Currying decorator in python

Question

I am trying to write a currying decorator in python. I got this far:

def curry(fun):    
    cache = []
    numargs = fun.func_code.co_argcount
    
    def new_fun(*args, **kwargs):
        print(args)
        print(kwargs)
        cache.extend(list(args))        
        if len(cache) >= numargs: # easier to do it explicitly than with exceptions            
            temp = []
            for _ in xrange(numargs):
                temp.append(cache.pop())
            fun(*temp)
            
    return new_fun

@curry
def myfun(a,b):
    print(a,b)

While for the following case this works fine:

myfun(5)
myfun(5)

For the following case it fails:

myfun(6)(7)

How can I do this correctly?

---

_{If you're just looking to bind arguments to a function and aren't interested in a specific design or the underlying computer science principles, see Python Argument Binders.}

Answer 1

The below implementation is naive, google for "currying python" for more accurate examples.

def curry(x, argc=None):
    if argc is None:
        argc = x.func_code.co_argcount
    def p(*a):
        if len(a) == argc:
            return x(*a)
        def q(*b):
            return x(*(a + b))
        return curry(q, argc - len(a))
    return p

@curry
def myfun(a,b,c):
    print '%d-%d-%d' % (a,b,c)



myfun(11,22,33)
myfun(44,55)(66)
myfun(77)(88)(99)

Answer 2

The source code for curry in the toolz library is available at the following link.

https://github.com/pytoolz/toolz/blob/master/toolz/functoolz.py

It handles args, kwargs, builtin functions, and error handling. It even wraps the docstrings back onto the curried object.

Answer 3

Many of the answers here fail to address the fact that a curried function should only take one argument.

☆ ☆ ☆ ☆

**Task to complete:**
In the currying decorator thread, list each thing that Answer 2 says the toolz curry handles. Answer from the currying decorator thread alone.

**Data for review:**
☆ ☆ ☆ ☆

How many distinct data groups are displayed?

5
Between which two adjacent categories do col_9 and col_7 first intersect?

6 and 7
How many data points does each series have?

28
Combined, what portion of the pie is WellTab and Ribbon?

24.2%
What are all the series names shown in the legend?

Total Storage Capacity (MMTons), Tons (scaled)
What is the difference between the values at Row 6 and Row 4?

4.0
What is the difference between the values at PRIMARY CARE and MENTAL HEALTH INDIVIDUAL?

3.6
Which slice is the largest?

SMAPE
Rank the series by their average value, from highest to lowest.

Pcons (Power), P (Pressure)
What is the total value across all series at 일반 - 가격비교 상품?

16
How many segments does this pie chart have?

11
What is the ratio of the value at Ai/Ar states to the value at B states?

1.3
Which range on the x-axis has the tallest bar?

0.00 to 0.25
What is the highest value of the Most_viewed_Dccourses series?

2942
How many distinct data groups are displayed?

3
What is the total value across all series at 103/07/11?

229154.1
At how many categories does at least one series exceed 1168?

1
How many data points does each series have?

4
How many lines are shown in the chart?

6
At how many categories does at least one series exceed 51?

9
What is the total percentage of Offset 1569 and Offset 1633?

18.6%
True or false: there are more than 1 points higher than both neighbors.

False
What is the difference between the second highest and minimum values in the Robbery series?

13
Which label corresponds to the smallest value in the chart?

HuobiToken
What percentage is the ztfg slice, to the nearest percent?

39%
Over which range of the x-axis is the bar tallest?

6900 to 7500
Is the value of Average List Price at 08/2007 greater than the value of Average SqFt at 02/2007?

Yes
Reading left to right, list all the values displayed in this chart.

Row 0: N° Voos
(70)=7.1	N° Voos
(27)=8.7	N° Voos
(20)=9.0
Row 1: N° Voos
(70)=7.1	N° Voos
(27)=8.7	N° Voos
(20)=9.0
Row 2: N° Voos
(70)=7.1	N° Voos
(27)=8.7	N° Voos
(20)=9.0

☆ ☆ ☆ ☆

**Exercise answer:**
- args
- kwargs
- builtin functions
- error handling